Please reproduce each of the entries below exactly as they appear.

********************

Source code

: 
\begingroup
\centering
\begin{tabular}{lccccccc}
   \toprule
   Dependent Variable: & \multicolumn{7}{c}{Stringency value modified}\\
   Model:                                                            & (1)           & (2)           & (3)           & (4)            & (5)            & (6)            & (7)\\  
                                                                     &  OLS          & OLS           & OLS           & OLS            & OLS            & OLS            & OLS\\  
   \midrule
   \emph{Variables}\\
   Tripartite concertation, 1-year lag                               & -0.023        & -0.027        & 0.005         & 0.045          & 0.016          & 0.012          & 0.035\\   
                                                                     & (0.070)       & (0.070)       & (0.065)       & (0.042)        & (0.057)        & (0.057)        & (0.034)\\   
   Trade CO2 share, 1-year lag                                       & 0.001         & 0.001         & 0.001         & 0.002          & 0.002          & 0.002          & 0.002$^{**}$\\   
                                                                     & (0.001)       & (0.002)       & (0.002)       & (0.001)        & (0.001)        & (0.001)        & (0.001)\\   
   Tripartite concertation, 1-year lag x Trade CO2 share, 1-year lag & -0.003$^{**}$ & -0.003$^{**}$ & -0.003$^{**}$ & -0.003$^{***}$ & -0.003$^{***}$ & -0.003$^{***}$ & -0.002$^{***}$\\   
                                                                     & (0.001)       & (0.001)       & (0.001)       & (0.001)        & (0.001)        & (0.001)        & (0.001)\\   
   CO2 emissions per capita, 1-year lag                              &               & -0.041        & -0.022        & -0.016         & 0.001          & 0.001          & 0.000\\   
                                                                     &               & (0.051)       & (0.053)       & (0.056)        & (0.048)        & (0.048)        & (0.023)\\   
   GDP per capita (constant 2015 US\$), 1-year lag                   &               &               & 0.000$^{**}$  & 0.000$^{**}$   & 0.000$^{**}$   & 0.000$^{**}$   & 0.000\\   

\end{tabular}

********************

### SOLUTION:
Source code

: 
\begingroup
\centering
\begin{tabular}{lccccccc}
   \toprule
   Dependent Variable: & \multicolumn{7}{c}{Stringency value modified}\\
   Model:                                                            & (1)           & (2)           & (3)           & (4)            & (5)            & (6)            & (7)\\  
                                                                     &  OLS          & OLS           & OLS           & OLS            & OLS            & OLS            & OLS\\  
   \midrule
   \emph{Variables}\\
   Tripartite concertation, 1-year lag                               & -0.023        & -0.027        & 0.005         & 0.045          & 0.016          & 0.012          & 0.035\\   
                                                                     & (0.070)       & (0.070)       & (0.065)       & (0.042)        & (0.057)        & (0.057)        & (0.034)\\   
   Trade CO2 share, 1-year lag                                       & 0.001         & 0.001         & 0.001         & 0.002          & 0.002          & 0.002          & 0.002$^{**}$\\   
                                                                     & (0.001)       & (0.002)       & (0.002)       & (0.001)        & (0.001)        & (0.001)        & (0.001)\\   
   Tripartite concertation, 1-year lag x Trade CO2 share, 1-year lag & -0.003$^{**}$ & -0.003$^{**}$ & -0.003$^{**}$ & -0.003$^{***}$ & -0.003$^{***}$ & -0.003$^{***}$ & -0.002$^{***}$\\   
                                                                     & (0.001)       & (0.001)       & (0.001)       & (0.001)        & (0.001)        & (0.001)        & (0.001)\\   
   CO2 emissions per capita, 1-year lag                              &               & -0.041        & -0.022        & -0.016         & 0.001          & 0.001          & 0.000\\   
                                                                     &               & (0.051)       & (0.053)       & (0.056)        & (0.048)        & (0.048)        & (0.023)\\   
   GDP per capita (constant 2015 US\$), 1-year lag                   &               &               & 0.000$^{**}$  & 0.000$^{**}$   & 0.000$^{**}$   & 0.000$^{**}$   & 0.000\\   

\end{tabular}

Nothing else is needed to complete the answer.